This is an important article for any charity, large or small, Catholic or not. Here is an excerpt:
For this reason, some courts have considered whether there should be a defense available to nonprofits that have acted in good faith. But they have uniformly rejected such a defense, finding no basis in the law to support it. As Judge Richard Posner of the U.S. Court of Appeals for the Seventh Circuit explained, charities must return donations because the law "makes no distinction among different kinds of recipient of fraudulent conveyances. Every kind is potentially liable."
With courts unwilling to interpret the law as affording some defense for charities, there have been efforts to persuade legislators to amend existing laws to provide such a defense. But little has come of these efforts.
In the Religious Liberty and Charitable Donations Act passed in 1998, Congress amended the definition of fraudulent transfer in the U.S. Bankruptcy Code to provide protection to charitable contributions made by people who later go bankrupt.
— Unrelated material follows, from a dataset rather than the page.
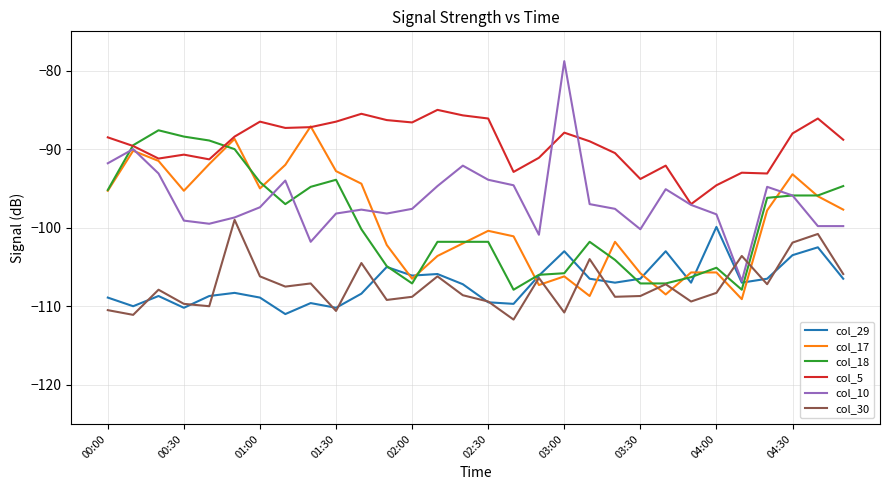

True or false: col_30 and col_5 intersect in this chart.

False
But the reach of that provision is quite limited: it does not apply where the donor is engaged in a fraud.
Moreover, many clawback cases are brought not under the federal bankruptcy law's fraudulent transfer provision, but under state laws, and state legislatures have not taken any action to protect nonprofits."
My 2 cents: Charities need to first manage risk, then manage donations. Managing risk first requires a charity to ask the question: "Do we know the donor?" If yes, then acceptance of the gift makes sense. Otherwise, there's the embarrassment of taking a donor's name off of a building or worse, explaining to a board of directors and a charity's constituency why you're giving the donation back. Of course, even with appropriate due diligence, complications can arise. The important thing is to exercise as much prudence on the front-end of a major gift.